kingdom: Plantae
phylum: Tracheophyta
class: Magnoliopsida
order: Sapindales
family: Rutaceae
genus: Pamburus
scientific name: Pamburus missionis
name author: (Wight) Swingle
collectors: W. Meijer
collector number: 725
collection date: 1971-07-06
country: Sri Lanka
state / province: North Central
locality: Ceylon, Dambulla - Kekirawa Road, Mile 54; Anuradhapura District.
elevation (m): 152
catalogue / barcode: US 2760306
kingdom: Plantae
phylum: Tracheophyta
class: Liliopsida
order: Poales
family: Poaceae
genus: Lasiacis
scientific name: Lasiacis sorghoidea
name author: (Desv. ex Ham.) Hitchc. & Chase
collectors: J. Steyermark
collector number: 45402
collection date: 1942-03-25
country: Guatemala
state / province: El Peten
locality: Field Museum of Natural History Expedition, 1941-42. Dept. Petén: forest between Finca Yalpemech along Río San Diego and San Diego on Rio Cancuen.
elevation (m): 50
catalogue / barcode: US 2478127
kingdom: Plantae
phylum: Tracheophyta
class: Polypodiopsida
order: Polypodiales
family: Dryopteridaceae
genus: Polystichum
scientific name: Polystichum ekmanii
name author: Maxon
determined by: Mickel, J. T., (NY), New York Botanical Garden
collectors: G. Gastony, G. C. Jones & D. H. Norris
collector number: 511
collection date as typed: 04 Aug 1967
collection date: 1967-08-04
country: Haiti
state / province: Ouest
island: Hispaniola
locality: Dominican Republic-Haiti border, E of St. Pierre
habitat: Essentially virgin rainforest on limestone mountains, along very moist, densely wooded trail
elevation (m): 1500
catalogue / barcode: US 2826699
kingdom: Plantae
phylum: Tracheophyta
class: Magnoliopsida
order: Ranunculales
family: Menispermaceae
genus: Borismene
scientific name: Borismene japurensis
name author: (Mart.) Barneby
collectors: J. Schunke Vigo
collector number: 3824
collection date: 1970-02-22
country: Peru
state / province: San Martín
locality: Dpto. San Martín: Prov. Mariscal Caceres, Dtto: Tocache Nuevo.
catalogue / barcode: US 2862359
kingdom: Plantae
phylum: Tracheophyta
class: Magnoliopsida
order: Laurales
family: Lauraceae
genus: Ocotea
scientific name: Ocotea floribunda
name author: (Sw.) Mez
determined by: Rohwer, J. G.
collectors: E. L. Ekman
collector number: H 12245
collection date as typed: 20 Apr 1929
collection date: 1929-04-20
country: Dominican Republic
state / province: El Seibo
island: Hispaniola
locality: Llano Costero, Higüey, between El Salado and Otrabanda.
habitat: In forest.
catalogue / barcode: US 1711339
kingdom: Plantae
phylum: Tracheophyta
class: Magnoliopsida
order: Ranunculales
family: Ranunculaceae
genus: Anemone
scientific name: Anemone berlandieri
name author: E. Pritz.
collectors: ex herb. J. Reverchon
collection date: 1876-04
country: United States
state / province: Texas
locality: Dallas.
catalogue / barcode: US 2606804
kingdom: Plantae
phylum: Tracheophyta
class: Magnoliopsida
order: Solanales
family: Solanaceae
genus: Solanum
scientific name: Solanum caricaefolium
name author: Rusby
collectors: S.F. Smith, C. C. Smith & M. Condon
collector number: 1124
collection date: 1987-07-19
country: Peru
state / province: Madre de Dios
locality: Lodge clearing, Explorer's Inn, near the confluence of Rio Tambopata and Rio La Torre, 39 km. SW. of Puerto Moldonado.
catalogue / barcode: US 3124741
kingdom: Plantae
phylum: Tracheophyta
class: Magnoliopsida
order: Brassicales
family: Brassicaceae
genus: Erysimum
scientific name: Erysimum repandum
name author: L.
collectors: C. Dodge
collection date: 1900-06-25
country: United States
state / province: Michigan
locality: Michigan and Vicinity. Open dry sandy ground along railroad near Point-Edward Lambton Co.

▶ _What you need to do_
Copy the rows above word for word, everything from the line containing "genus: Solanum" down to the line containing "state / province: Madre de Dios", with both of those lines included.

▶ _Answer to the task_
genus: Solanum
scientific name: Solanum caricaefolium
name author: Rusby
collectors: S.F. Smith, C. C. Smith & M. Condon
collector number: 1124
collection date: 1987-07-19
country: Peru
state / province: Madre de Dios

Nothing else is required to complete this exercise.